Required action ->
Render the material below as a numbered list, one line per item, skipping blank lines and leaving out the pictures.

(Stored items from a collection)
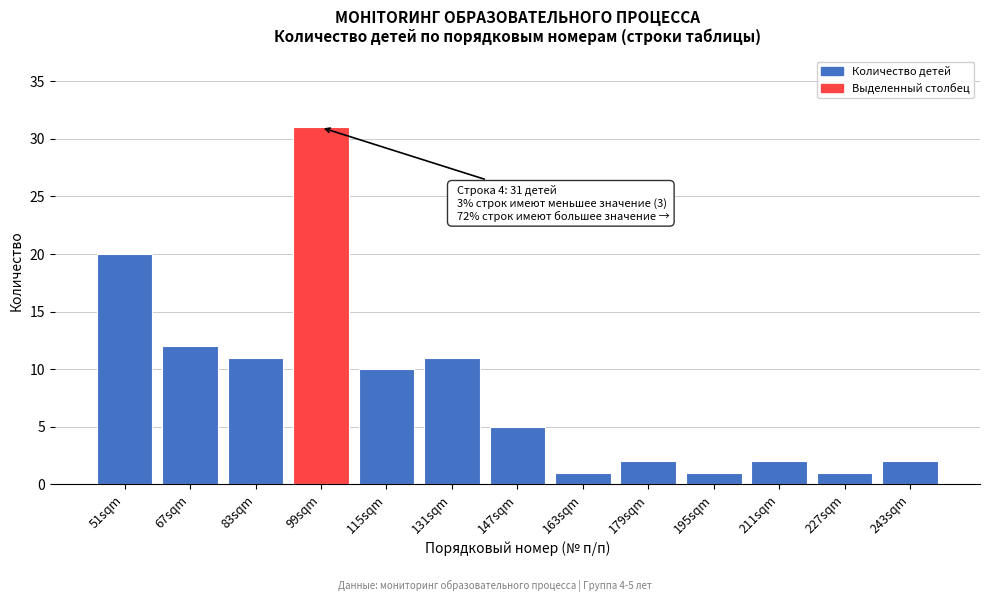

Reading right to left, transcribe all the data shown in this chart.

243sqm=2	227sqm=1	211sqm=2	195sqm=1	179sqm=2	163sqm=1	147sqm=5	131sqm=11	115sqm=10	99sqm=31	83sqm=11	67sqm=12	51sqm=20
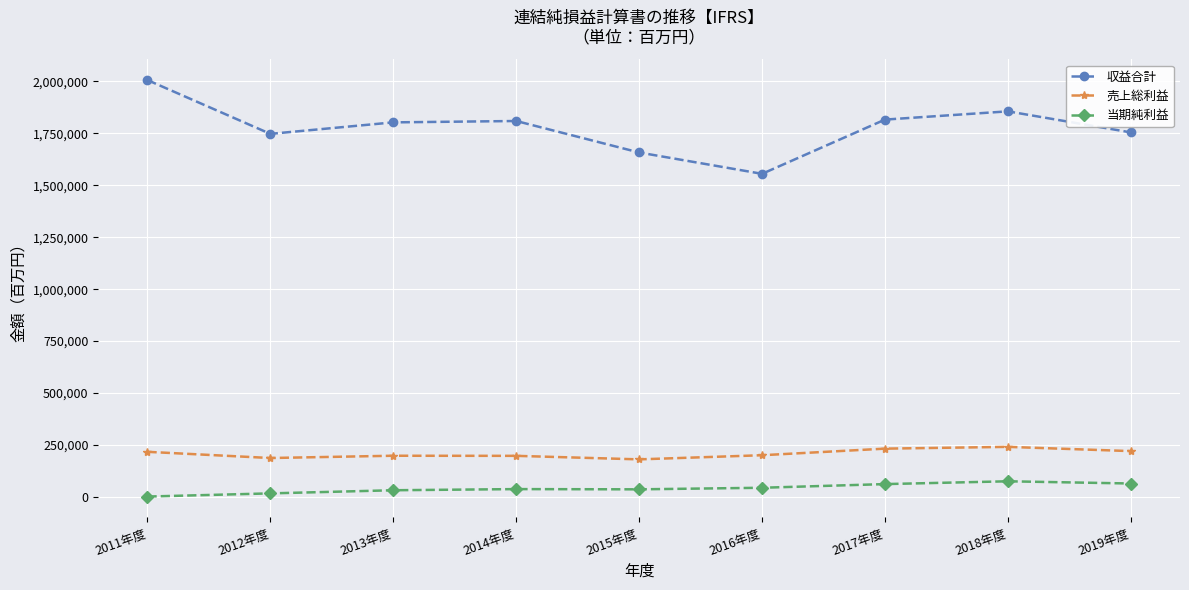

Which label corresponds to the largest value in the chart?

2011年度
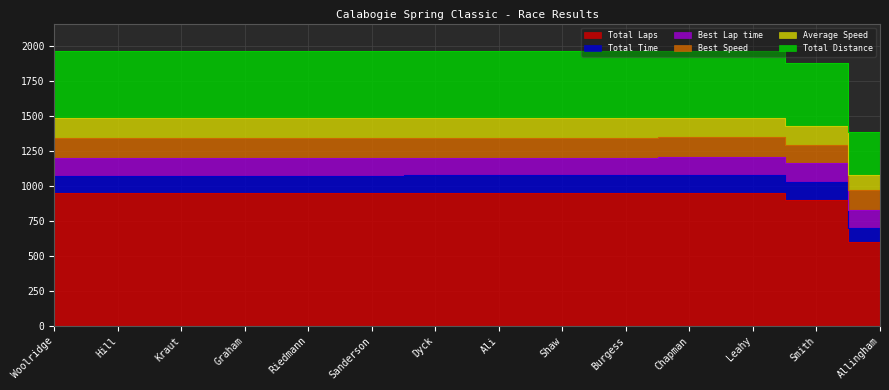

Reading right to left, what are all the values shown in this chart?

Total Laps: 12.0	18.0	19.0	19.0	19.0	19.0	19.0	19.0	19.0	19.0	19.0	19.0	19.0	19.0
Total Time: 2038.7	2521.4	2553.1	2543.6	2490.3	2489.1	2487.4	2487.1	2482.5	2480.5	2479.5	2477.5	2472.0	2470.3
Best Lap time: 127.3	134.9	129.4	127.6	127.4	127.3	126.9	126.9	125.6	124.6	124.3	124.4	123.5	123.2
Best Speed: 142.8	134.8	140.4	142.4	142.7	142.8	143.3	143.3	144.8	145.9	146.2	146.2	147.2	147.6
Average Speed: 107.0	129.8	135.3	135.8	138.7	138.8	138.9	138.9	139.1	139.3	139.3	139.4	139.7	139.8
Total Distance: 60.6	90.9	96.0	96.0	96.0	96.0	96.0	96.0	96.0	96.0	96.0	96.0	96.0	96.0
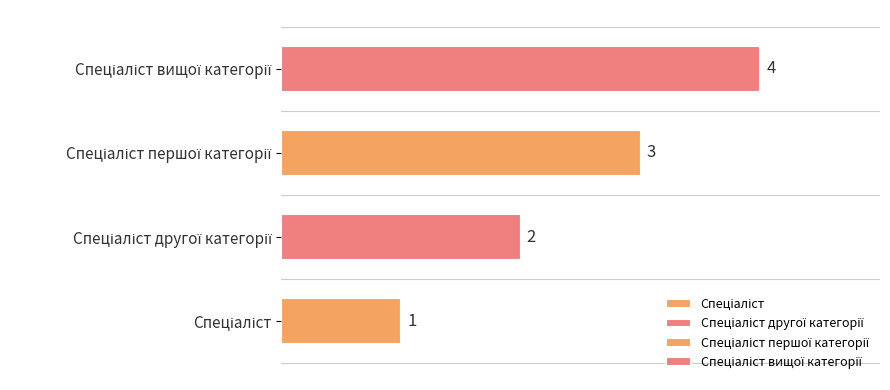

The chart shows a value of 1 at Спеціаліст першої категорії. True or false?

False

Exercise result ->
1. Reading right to left, transcribe all the data shown in this chart.
2. 243sqm=2	227sqm=1	211sqm=2	195sqm=1	179sqm=2	163sqm=1	147sqm=5	131sqm=11	115sqm=10	99sqm=31	83sqm=11	67sqm=12	51sqm=20
3. Which label corresponds to the largest value in the chart?
4. 2011年度
5. Reading right to left, what are all the values shown in this chart?
6. Total Laps: 12.0	18.0	19.0	19.0	19.0	19.0	19.0	19.0	19.0	19.0	19.0	19.0	19.0	19.0
7. Total Time: 2038.7	2521.4	2553.1	2543.6	2490.3	2489.1	2487.4	2487.1	2482.5	2480.5	2479.5	2477.5	2472.0	2470.3
8. Best Lap time: 127.3	134.9	129.4	127.6	127.4	127.3	126.9	126.9	125.6	124.6	124.3	124.4	123.5	123.2
9. Best Speed: 142.8	134.8	140.4	142.4	142.7	142.8	143.3	143.3	144.8	145.9	146.2	146.2	147.2	147.6
10. Average Speed: 107.0	129.8	135.3	135.8	138.7	138.8	138.9	138.9	139.1	139.3	139.3	139.4	139.7	139.8
11. Total Distance: 60.6	90.9	96.0	96.0	96.0	96.0	96.0	96.0	96.0	96.0	96.0	96.0	96.0	96.0
12. The chart shows a value of 1 at Спеціаліст першої категорії. True or false?
13. False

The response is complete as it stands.